Over the last 24 months, the prime rate has dropped 500 basis points to 3.3 percent, while gross yield has declined by only 122 basis points.
“This resiliency is partially attributable to the significance of fee income relative to interest income in recent years, however, it also reflects the effectiveness of the pricing actions that many card issuers have taken in advance of regulatory and legislative changes,” said Fitch. “The incremental yield generation, while robust, is not substantial enough to completely offset the increase in charge-offs, which have more than doubled during the same two-year period, surging 503 basis points, from 4.6 percent to 9.7 percent.”
Charge-offs remain a cause for concern
The US cards market might be relieved by the delinquency slowdown, but charge-offs are a longer-term worry. Fitch expects charge-offs to exceed 10 percent over the next few months, and to remain elevated through the first quarter of 2010, when unemployment is expected to peak. However, the recent improvement in the delinquency rate could foreshadow a peak in charge-offs later this year instead, Fitch said. A further rise in bankruptcy filings could compromise this outcome, as weekly levels are approaching volumes not seen since early 2005.
Monthly payments rates have exhibited some fairly typical seasonal volatility early this year, but are now hovering around 17 percent. Though not as strong as the 20 percent payment rates frequently observed over the last few years when consumers were spending liberally and could bail themselves out by tapping home equity, payment rates are still in excess of the 16 percent average since the inception of the index in 1991.
The improved delinquency numbers are reflected in the master trusts of Bank of America (BofA), Citigroup and JPMorgan Chase, as well as some of the larger regional issuers, but the big question is when charge-offs will begin to slow down as well.
Fitch thinks that the steady increases in consumer-debt default ratios – the other side of the charge-off equation, along with delinquencies – are likely to keep charge-off ratios elevated for the remainder of the year. Bankruptcy filings are the real wild card – no one can predict them with any accuracy.

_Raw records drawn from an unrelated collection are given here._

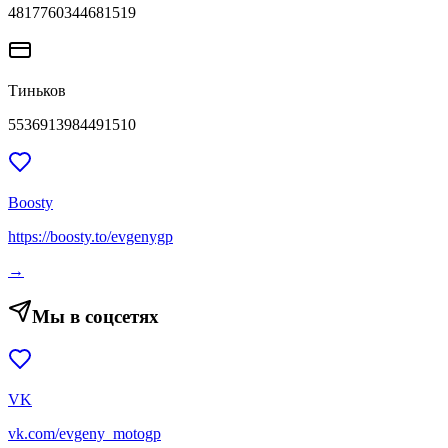
4817760344681519
Тиньков
5536913984491510
Boosty
https://boosty.to/evgenygp
→
Мы в соцсетях
VK
vk.com/evgeny_motogp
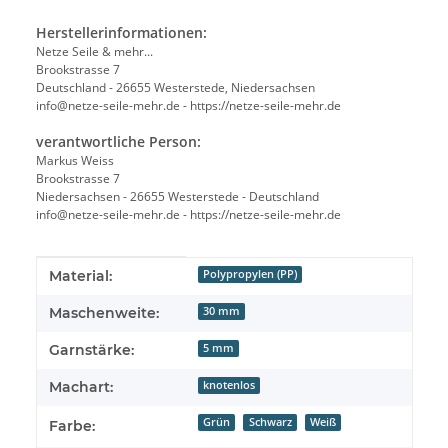
Herstellerinformationen:
Netze Seile & mehr...
Brookstrasse 7
Deutschland - 26655 Westerstede, Niedersachsen
info@netze-seile-mehr.de - https://netze-seile-mehr.de
verantwortliche Person:
Markus Weiss
Brookstrasse 7
Niedersachsen - 26655 Westerstede - Deutschland
info@netze-seile-mehr.de - https://netze-seile-mehr.de
Produkteigenschaft
Wert
Material:
Polypropylen (PP)
Maschenweite:
30 mm
Garnstärke:
5 mm
Machart:
knotenlos
Grün
Schwarz
Weiß
Farbe:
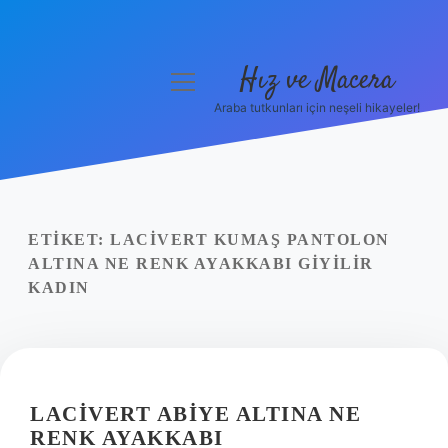
Hız ve Macera
menüyü
aç
Araba tutkunları için neşeli hikayeler!
Anasayfa
Gizlilik Politikası
Yasal Uyarı
ETIKET:
LACIVERT KUMAŞ PANTOLON
ALTINA NE RENK AYAKKABI GIYILIR
Hakkımızda
KADIN
LACIVERT ABIYE ALTINA NE
RENK AYAKKABI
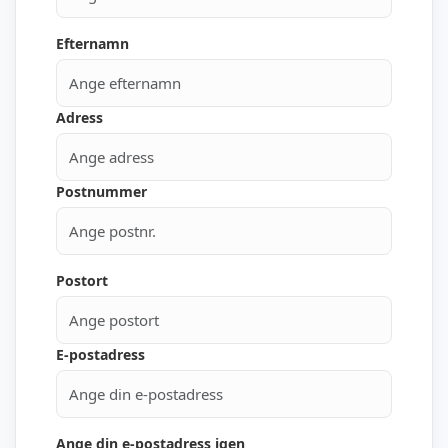
Efternamn
Adress
Postnummer
Postort
E-postadress
Ange din e-postadress igen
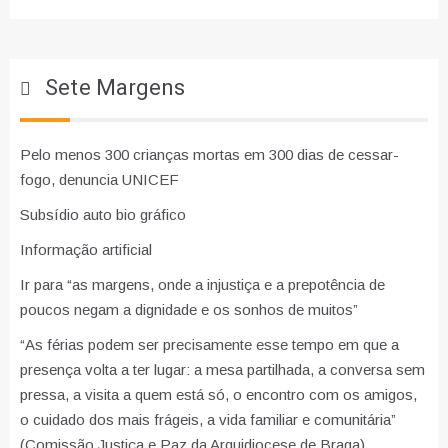
Sete Margens
Pelo menos 300 crianças mortas em 300 dias de cessar-
fogo, denuncia UNICEF
Subsídio auto bio gráfico
Informação artificial
Ir para “as margens, onde a injustiça e a prepotência de
poucos negam a dignidade e os sonhos de muitos”
“As férias podem ser precisamente esse tempo em que a
presença volta a ter lugar: a mesa partilhada, a conversa sem
pressa, a visita a quem está só, o encontro com os amigos,
o cuidado dos mais frágeis, a vida familiar e comunitária”
(Comissão Justiça e Paz da Arquidiocese de Braga)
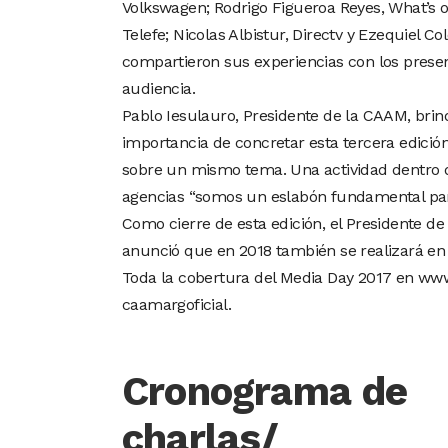
Volkswagen; Rodrigo Figueroa Reyes, What’s 
Telefe; Nicolas Albistur, Directv y Ezequiel 
compartieron sus experiencias con los prese
audiencia.
Pablo Iesulauro, Presidente de la CAAM, brin
importancia de concretar esta tercera edició
sobre un mismo tema. Una actividad dentro de
agencias “somos un eslabón fundamental par
Como cierre de esta edición, el Presidente de
anunció que en 2018 también se realizará en
Toda la cobertura del Media Day 2017 en ww
caamargoficial.
Cronograma de
charlas/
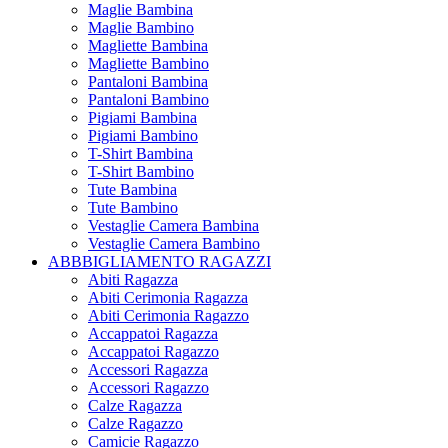
Maglie Bambina
Maglie Bambino
Magliette Bambina
Magliette Bambino
Pantaloni Bambina
Pantaloni Bambino
Pigiami Bambina
Pigiami Bambino
T-Shirt Bambina
T-Shirt Bambino
Tute Bambina
Tute Bambino
Vestaglie Camera Bambina
Vestaglie Camera Bambino
ABBBIGLIAMENTO RAGAZZI
Abiti Ragazza
Abiti Cerimonia Ragazza
Abiti Cerimonia Ragazzo
Accappatoi Ragazza
Accappatoi Ragazzo
Accessori Ragazza
Accessori Ragazzo
Calze Ragazza
Calze Ragazzo
Camicie Ragazzo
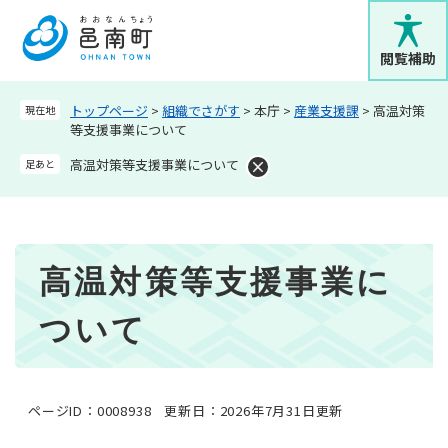
ペ
メニューを飛ばして本文へ
ー
ジ
閲覧補助
の
先
トップページ
>
組織でさがす
>
本庁
>
産業支援課
>
高温対策
現在地
頭
等支援事業について
で
す
高温対策等支援事業について
足あと
。
本
高温対策等支援事業に
文
ついて
ページID：0008938
更新日：2026年7月31日更新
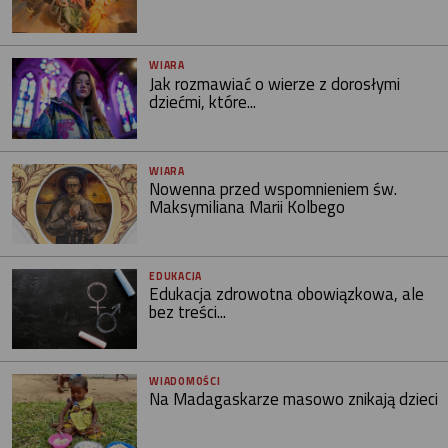
WIARA
Jak rozmawiać o wierze z dorosłymi
dziećmi, które...
WIARA
Nowenna przed wspomnieniem św.
Maksymiliana Marii Kolbego
EDUKACJA
Edukacja zdrowotna obowiązkowa, ale
bez treści...
WIADOMOŚCI
Na Madagaskarze masowo znikają dzieci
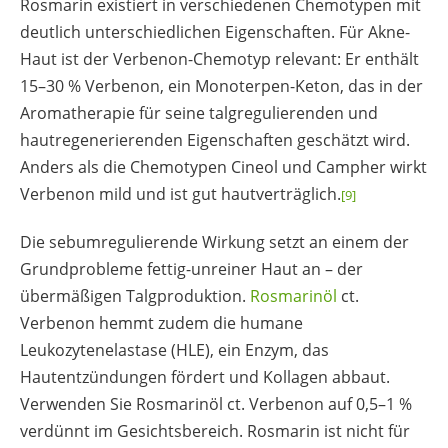
Rosmarin existiert in verschiedenen Chemotypen mit
deutlich unterschiedlichen Eigenschaften. Für Akne-
Haut ist der Verbenon-Chemotyp relevant: Er enthält
15–30 % Verbenon, ein Monoterpen-Keton, das in der
Aromatherapie für seine talgregulierenden und
hautregenerierenden Eigenschaften geschätzt wird.
Anders als die Chemotypen Cineol und Campher wirkt
Verbenon mild und ist gut hautverträglich.
[9]
Die sebumregulierende Wirkung setzt an einem der
Grundprobleme fettig-unreiner Haut an – der
übermäßigen Talgproduktion.
Rosmarinöl
ct.
Verbenon hemmt zudem die humane
Leukozytenelastase (HLE), ein Enzym, das
Hautentzündungen fördert und Kollagen abbaut.
Verwenden Sie Rosmarinöl ct. Verbenon auf 0,5–1 %
verdünnt im Gesichtsbereich. Rosmarin ist nicht für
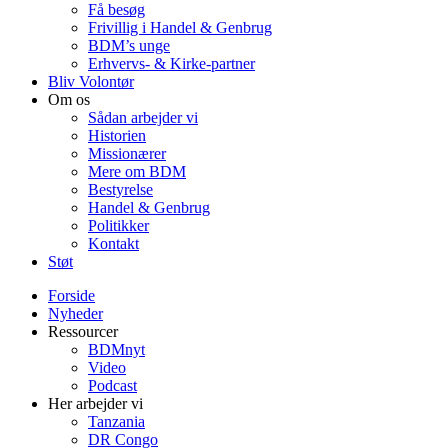
Få besøg
Frivillig i Handel & Genbrug
BDM’s unge
Erhvervs- & Kirke-partner
Bliv Volontør
Om os
Sådan arbejder vi
Historien
Missionærer
Mere om BDM
Bestyrelse
Handel & Genbrug
Politikker
Kontakt
Støt
Forside
Nyheder
Ressourcer
BDMnyt
Video
Podcast
Her arbejder vi
Tanzania
DR Congo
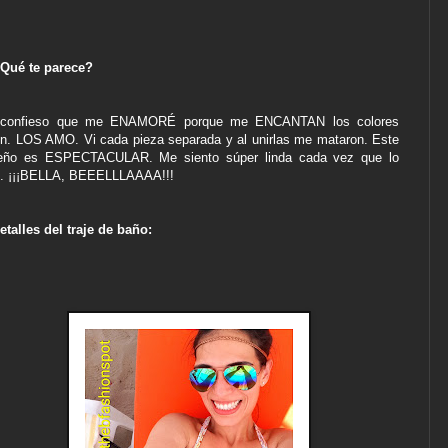
Qué te parece?
 confieso que me ENAMORÉ porque me ENCANTAN los colores
n. LOS AMO. Vi cada pieza separada y al unirlas me mataron. Este
eño es ESPECTACULAR. Me siento súper linda cada vez que lo
. ¡¡¡BELLA, BEEELLLAAAA!!!
etalles del traje de baño:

Charge-offs at big issuers still on the rise
A glance at the May numbers for the three biggest US issuers tells the tale. A case in point is BofA, where the charge-off ratio jumped from just under 10.5 percent to 12.5 percent. Charge-offs rose to 10.5 percent from 10.2 percent at Citi and to 8.36 percent from less than 8.1 percent at JPMorgan Chase.

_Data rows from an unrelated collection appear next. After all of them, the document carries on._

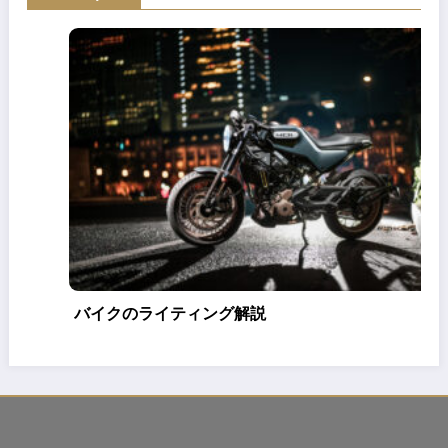
2025年11月14日
Fuya.yashima
0
Artizlab Classic 35mm f1.4買った話
2025年2月5日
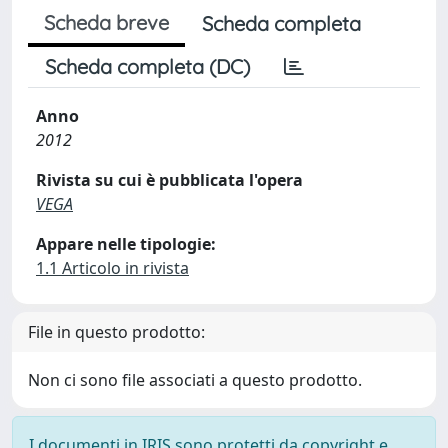
Scheda breve
Scheda completa
Scheda completa (DC)
Anno
2012
Rivista su cui è pubblicata l'opera
VEGA
Appare nelle tipologie:
1.1 Articolo in rivista
File in questo prodotto:
Non ci sono file associati a questo prodotto.
I documenti in IRIS sono protetti da copyright e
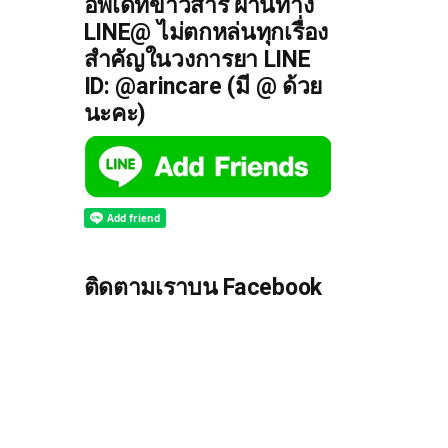
อัพเดทข่าวสาร ผ่านทาง
LINE@ ไม่ตกหล่นทุกเรื่อง
สำคัญในวงการยา LINE
ID: @arincare (มี @ ด้วย
นะคะ)
ติดตามเราบน Facebook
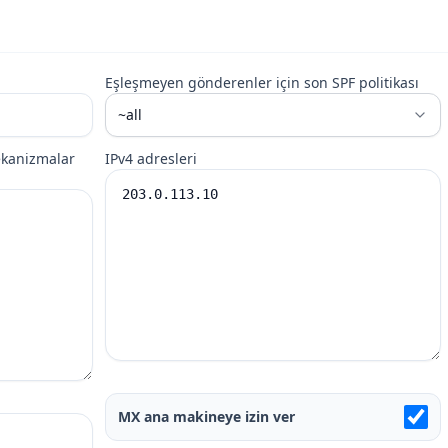
Eşleşmeyen gönderenler için son SPF politikası
mekanizmalar
IPv4 adresleri
MX ana makineye izin ver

BofA also has had the highest delinquency rate among the three banks, with 7.95 percent of accounts running more than 30 days overdue, compared with 4.52 percent at JPMorgan Chase and 5.58 percent at Citi. The good news is that past-due accounts at all three banks dropped from the levels reported for April.
US banks are also keeping a close eye out for the effects of the Cardholders’ Bill of Rights Act, now signed into law. Fitch said it expected minimal immediate effects from the legislation, in large part because US issuers have been preparing for similar regulatory changes by implementing portfolio wide re-pricing initiatives in front of the legislation.

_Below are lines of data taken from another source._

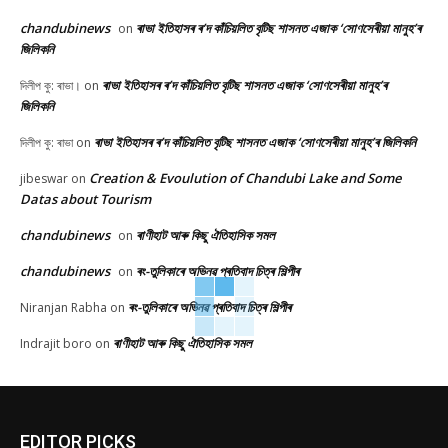
chandubinews
ৰাভা ইতিহাসৰ ৰ’দ কাঁচিয়লিত বৃটিছ শাসনত এজাক ‘সোণসেৰীয়া মানুহ’ৰ
on
জিলিকনি
ৰাভা ইতিহাসৰ ৰ’দ কাঁচিয়লিত বৃটিছ শাসনত এজাক ‘সোণসেৰীয়া মানুহ’ৰ
দিলীপ কু: ৰাভা।
on
জিলিকনি
ৰাভা ইতিহাসৰ ৰ’দ কাঁচিয়লিত বৃটিছ শাসনত এজাক ‘সোণসেৰীয়া মানুহ’ৰ জিলিকনি
দিলীপ কু: ৰাভা
on
Creation & Evoulution of Chandubi Lake and Some
jibeswar
on
Datas about Tourism
chandubinews
ৰাণীহাট আৰু কিছু ঐতিহাসিক সমল
on
chandubinews
ৰং-তুলিকাৰে অভিনৱ প্ৰতিবাদ চিত্ৰ শিল্পীৰ
on
ৰং-তুলিকাৰে অভিনৱ প্ৰতিবাদ চিত্ৰ শিল্পীৰ
Niranjan Rabha
on
ৰাণীহাট আৰু কিছু ঐতিহাসিক সমল
Indrajit boro
on
EDITOR PICKS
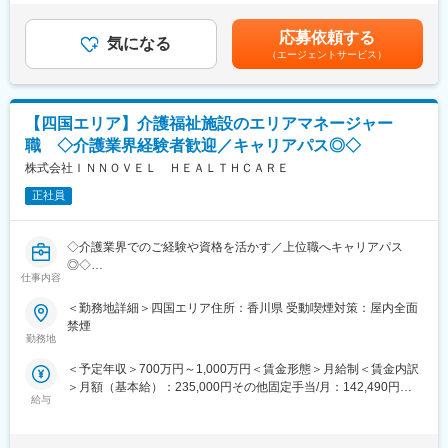
※社用車（軽自動車）に乗って、1日あたり16～18軒程のお客様宅
（一律手当を含む）＜昇給有無＞有＜残業手当＞有＜給与補足＞※
へ訪問をします。
年収は当社規定に基づき、年齢や経験に応じて決定します。・昇
応募依頼する
気になる
給：年1回（4月）＜モデル給与＞※入社3年目平均基本給＋各種手
（エージェントサービス）
・配置薬や健康食品の期限管理
当＋業績連動給→総支給月額344,141円※業績連動給：月の予算達
・使った分の配置薬を補充
成や売り上げに対して支払われます賃金はあくまでも目安の金額
・使用したお薬代金の集金
であり、選考を通じて上下する可能性があります。月給(月額)は固
・健康相談、新商品・サービスのご提案 など
定手当を含めた表記です。
【四国エリア】介護福祉施設のエリアマネージャー
職 ◇介護業界経験者歓迎／キャリアパス◎◇
※一部、新たに配置薬を置いていただくお客様への訪問がありま
す。
株式会社ＩＮＮＯＶＥＬ ＨＥＡＬＴＨＣＡＲＥ
└配置薬は無料でおけるので、お客様も抵抗なく置いてくれる製
正社員
品です。
■未経験の方も安心！充実した研修制度：
◇介護業界でのご経験や資格を活かす／上位職へキャリアパス
・入社直後～2週間 ： OJT形式で、薬の種類や成分など基礎知識
◎◇
を身につけます。
仕事内容
・入社2週間～1カ月 ： 先輩社員に同行し、仕事の流れを学びま
介護・医療・障がい福祉事業を展開する当社にて、エリアマネー
＜勤務地詳細＞四国エリア住所：香川県 受動喫煙対策：屋内全面
す。「会話のコツ」や「商品のご案内方法」といった実践的なス
ジャーとして5か所程度の複数事業所の統括マネジメントをお任せ
禁煙
キルを習得します。
いたします。
勤務地
・入社1カ月以降 ： 慣れてきたら独り立ち。既存のお客様をメイ
ンに訪問します。
＜予定年収＞700万円～1,000万円＜賃金形態＞月給制＜賃金内訳
■職務内容：
★困ったら先輩社員に相談しやすい雰囲気です！
＞月額（基本給）：235,000円その他固定手当/月：142,490円固
〇新規施設の立ち上げ、スタッフ採用・管理・教育・離職防止、
給与
定残業手当/月：122,510円（固定残業時間45時間0分/月～45時間
新規開拓、利用者のフォロー、営業数字の管理、債権管理などの
＜専門資格を取得できる＞
0分/月）超過した時間外労働の残業手当は追加支給＜月給＞
施設運営における全般的なマネジメント
・入社後は、医薬品販売の専門知識を身につけるために、登録販
500,000円（一律手当を含む）＜昇給有無＞有＜残業手当＞有＜
〇連携先の開拓(病院や居宅介護支援事業所、近隣の同業施設な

“While the revenue composition will change as a result of the legislation, we expect actual yield generation to remain similar to current levels of around 18 percent as fee structures and pricing components change,” Dean said. “As such, the legislation itself is not expected to impact credit card ABS ratings at this time.”
Fitch expects that along with other actions, card lenders will continue to reduce credit lines and will become more cautious in the granting of new accounts and establishment of initial credit lines. Such actions are likely to fall more heavily on weaker borrowers or those with limited credit histories – the very people the law sought to protect.